Recommendations include adding Jew-hatred as a Prevent risk factor and for the Charity Commission to take firmer action
October 13, 2025 14:00
After the terror attack on Manchester’s Heaton Park synagogue in which two congregants were killed, counter-extremism experts are urging the government to confront the Islamist threat more robustly – and to recognise that antisemitism is a key driver of jihadist radicalisation.
The attacker, Jihad Al-Shamie, who was shot dead at the scene, was born in Syria and came to the UK as a child. His father posted pro-Hamas comments on October 7. Emerging details about Al-Shamie have prompted scrutiny of how radicalisation is monitored and what can be done to prevent it.
Hannah Stuart, director of the Counter Extremism Group, said Islamist antisemitism has been allowed to grow in a “permissive environment”. Antisemitism, she argues, should be treated as a “radicalisation risk factor” when officials assess people under the Prevent strategy. “Sympathy for extremism and antisemitic attitudes – there’s a correlation,” Stuart said. Tracking this would allow authorities to trace patterns of antisemitism geographically and organisationally over time.
Lord Walney, the government’s former independent adviser on political violence and disruption, told the JC that the home secretary should urgently review whether antisemitism is a “definitive and prominent marker for Prevent referrals”.
Stuart suggested that parts of the government fundamentally misunderstand Islamist extremism and its antisemitic ideology, unlike their understanding of antisemitism as a factor of far-right extremism, a point also made in the 2023 William Shawcross review.
She stressed the antisemitism associated with Islamist extremism is not merely a reaction to the Gaza conflict but is “deeply ideological”. Walney echoed this, stating: “The opposition to the current government of Israel is not the primary root of this sense of injustice; it is the temerity of Jews thinking they could have a state and a place in the Middle East, that is what offends them.”
Walney, whose position as an independent adviser was scrapped by the government last February, stated: “Action is needed on a number of levels, including the determination to root out Islamist intolerance inimical to British values.”
The Shawcross review also warned of the risk of attacks by individuals who have come to the UK through the asylum system; he recommended that Prevent be expanded to cover immigration.
This would involve identifying risk and vulnerability at the border, Stuart explained, and might mean a name such as Jihad would raise alarm.

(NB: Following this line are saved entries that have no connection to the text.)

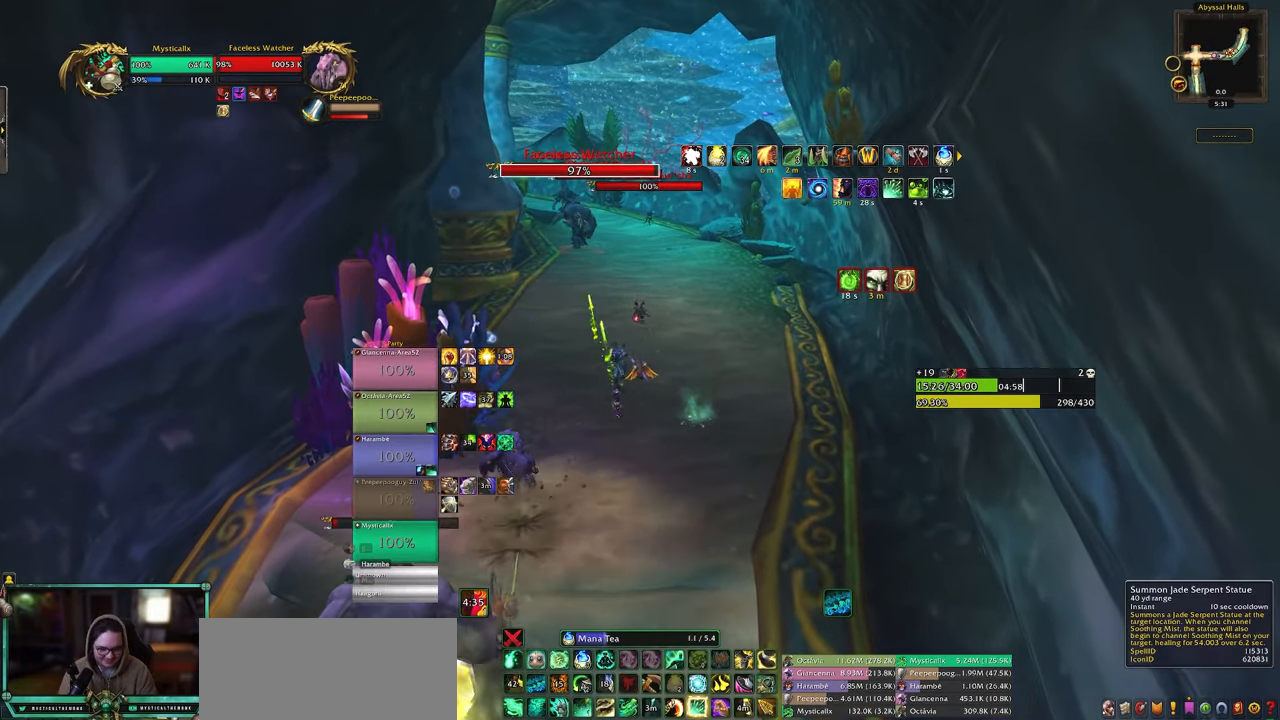
{"keys": ["w"], "mouse": [], "events": [[100, "mouse_left", "up"]]}
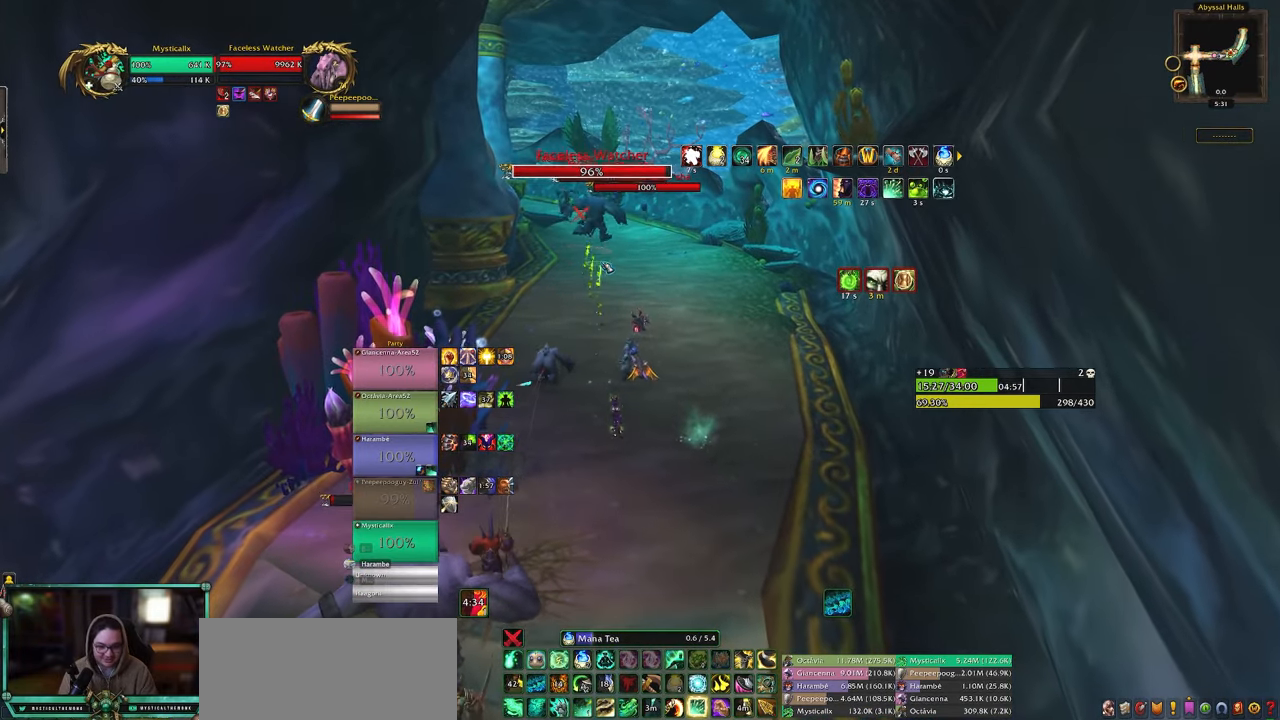
{"keys": ["space", "w"], "mouse": [], "events": [[67, "mouse_left", "down"], [150, "mouse_left", "up"], [350, "space", "down"]]}
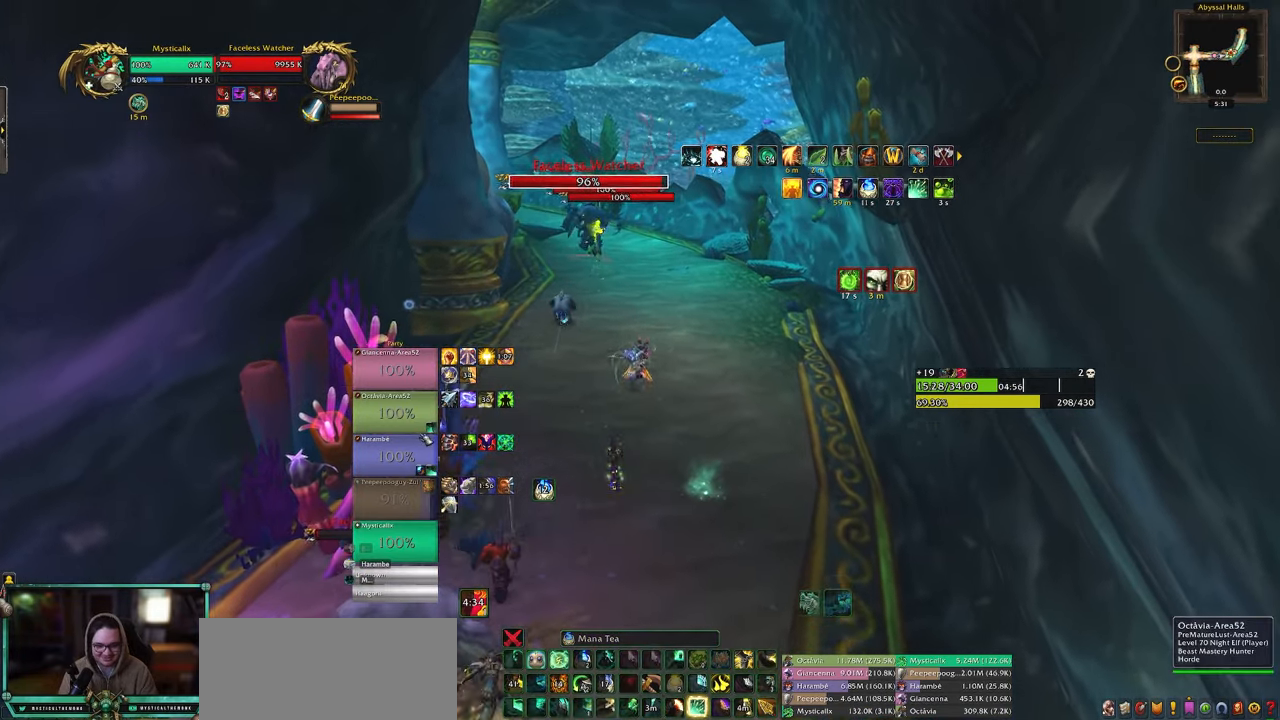
{"keys": ["4", "w"], "mouse": [], "events": [[83, "space", "up"], [133, "w", "up"], [217, "mouse_left", "down"], [317, "mouse_left", "up"], [417, "w", "down"], [500, "4", "down"]]}
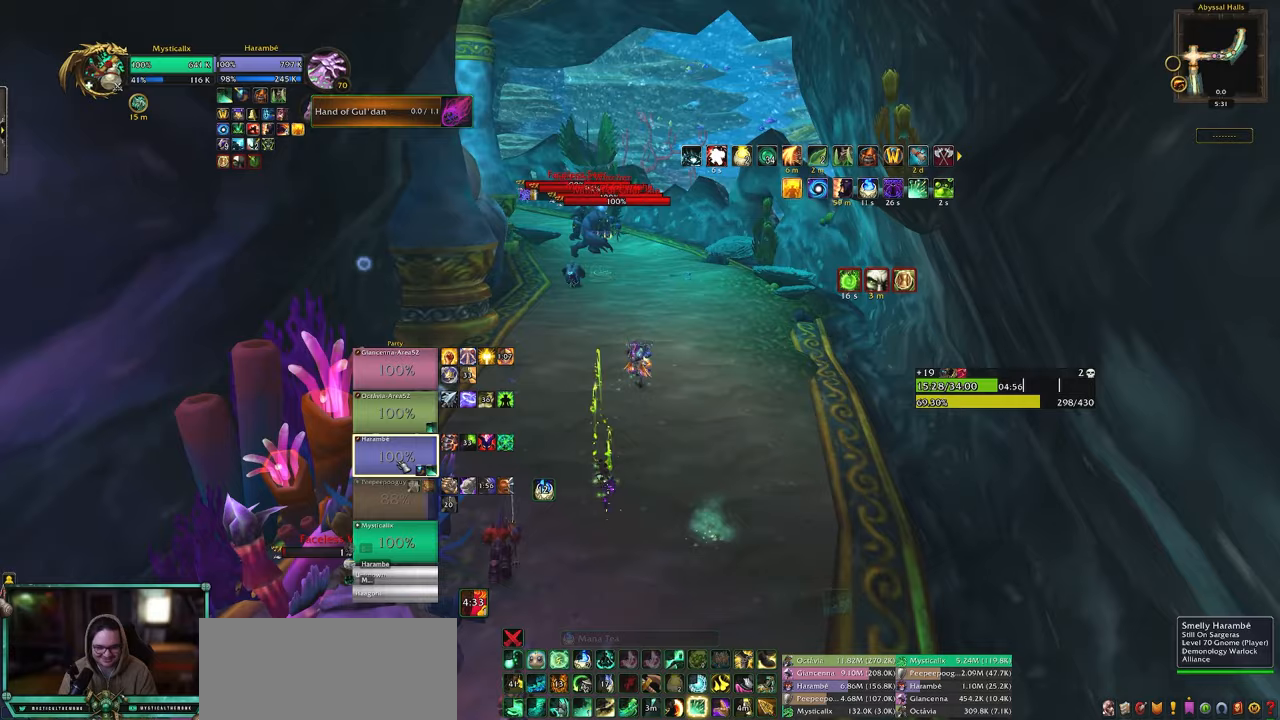
{"keys": ["space", "w"], "mouse": [], "events": [[133, "4", "up"], [183, "4", "down"], [283, "4", "up"], [383, "4", "down"], [433, "space", "down"], [467, "4", "up"]]}
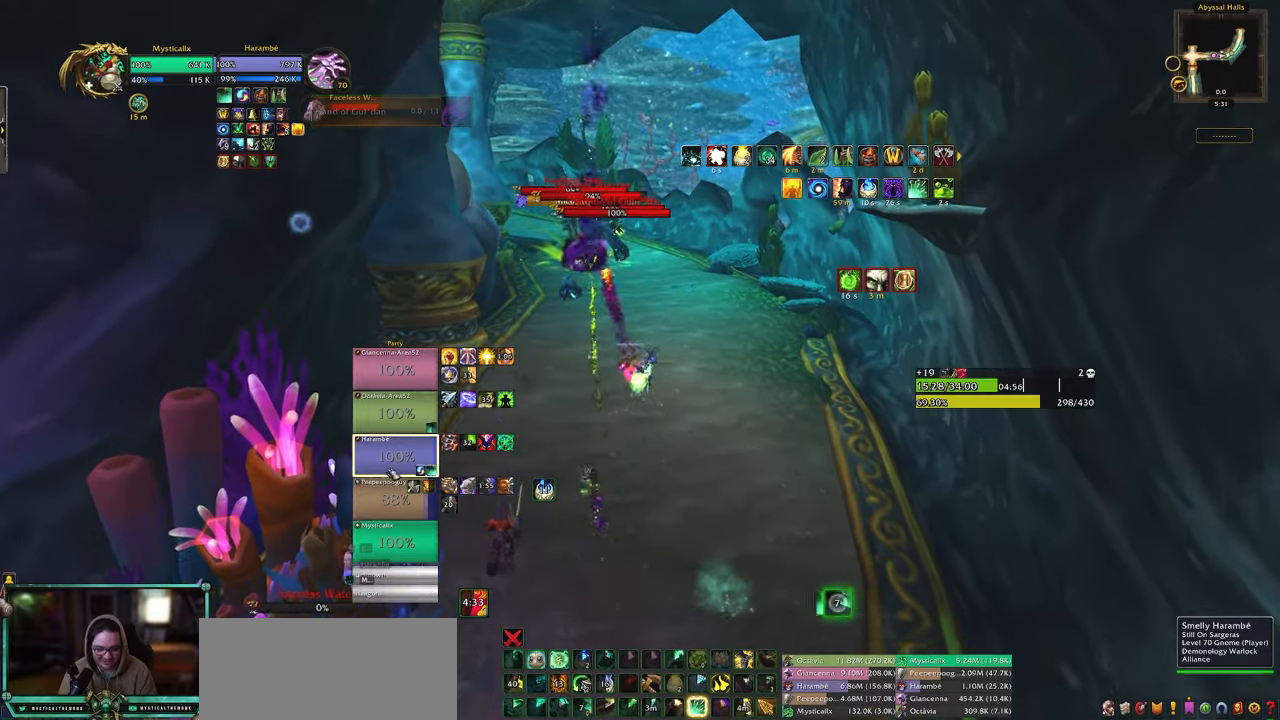
{"keys": ["w"], "mouse": [], "events": [[117, "space", "up"], [167, "mouse_left", "down"], [167, "w", "up"], [300, "mouse_left", "up"], [483, "w", "down"]]}
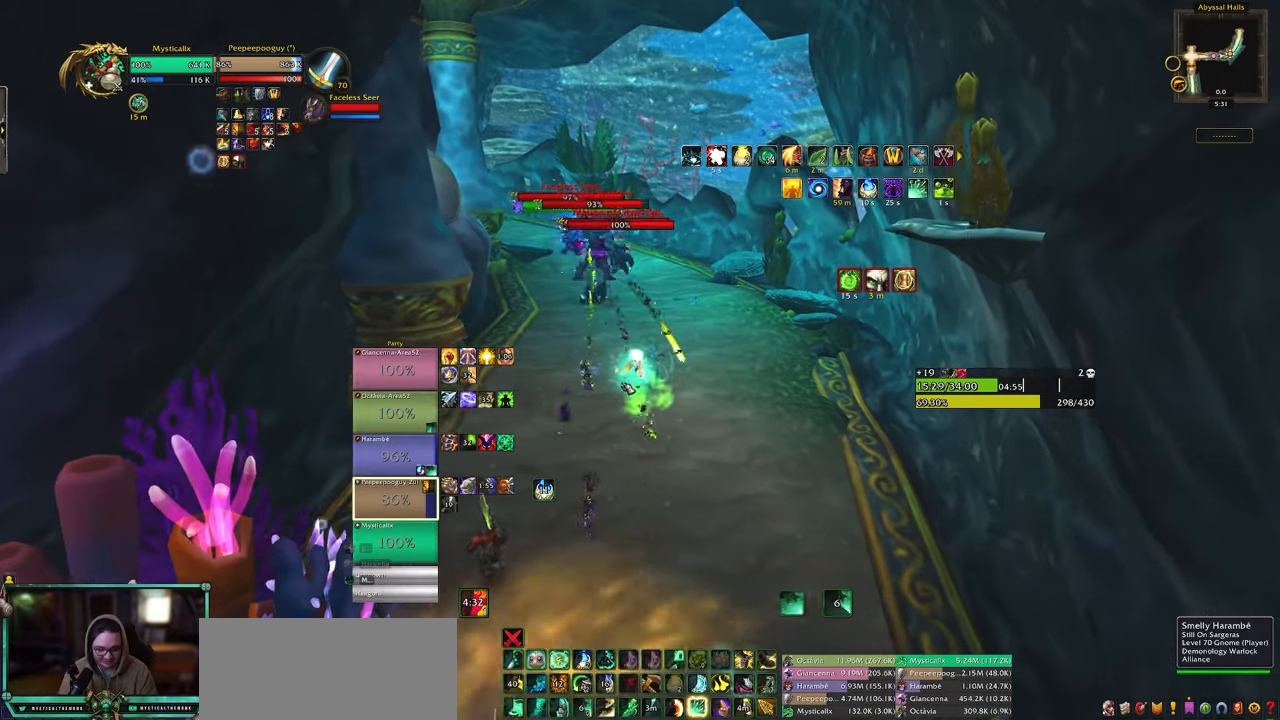
{"keys": ["1"], "mouse": ["right"], "events": [[133, "mouse_right", "down"], [183, "d", "down"], [367, "d", "up"], [367, "w", "up"], [500, "1", "down"]]}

Walney believes incorporating Prevent at the border could be “part of the necessary tightening of the immigration system” ensuring that new arrivals uphold “the basic value of a liberal democracy”.
Both Stuart and Walney warned about radicalisation occurring within some mosques, including those operating under charitable status. The JC has previously reported about hate preachers at UK mosques, including one that hosted a speaker who described Jews as “people of envy” who “killed the prophets and the messengers”.
Stuart called for the Charity Commission to take firmer action against “antisemitic Islamist abuse in the charity sector”. She noted that the commission’s current “soft approach” of helping charities regain compliance doesn’t work when they are “deliberately avoiding scrutiny”.
“When dealing with highly radicalised ideologies that are looking to exploit the system, you have to be more rigorous,” she said.
Walney and Stuart also criticised successive governments for engaging with community leaders who have promoted antisemitism. “We have seen time and time again government and partners engaging with self-appointed community leaders who have platformed antisemitic leaders or have posted content that is supportive of the ‘resistance’ or intifada,” Stuart said. “The bar for government engagement should be much higher,” she added.
Walney added that “law enforcement should commit not to consult with extremists, which has happened too often”.
Regulatory framework on campus and in the media also needs to be strengthened, Stuart went on. Ofcom should close channels supportive of Hamas terrorism, and the Office for Students needs to commit to its duty under Prevent. She suggested there had been a failure in terms of “genuinely monitoring universities’ compliance to Prevent”.
Walney urged the government to implement his review’s recommendation to stop marches if they cause cumulative harm or if police resources are not sufficient. The Home Office announced at the weekend it will grant the police new powers to do exactly that.
Finally, Stuart suggested implementing a new low-level terrorism offence to criminalise the celebration of terrorist acts, in addition to the support for proscribed groups. And Walney reiterated calls to proscribe the Islamic Revolutionary Guard Corps (IRGC) and crack down on its funding by Iran in the UK.
Responding to the recommendations, a Home Office spokesperson told the JC: “Prevent is about stopping people from becoming terrorists or supporting terrorism.
“We know hateful antisemitic narratives are prominent within both Islamist and Extreme Right-Wing radicalisation which is why Prevent seeks to address this head on through Intervention Providers who specialise in antisemitism, specific training on antisemitism and targeted projects to tackle the problem at its source in communities.”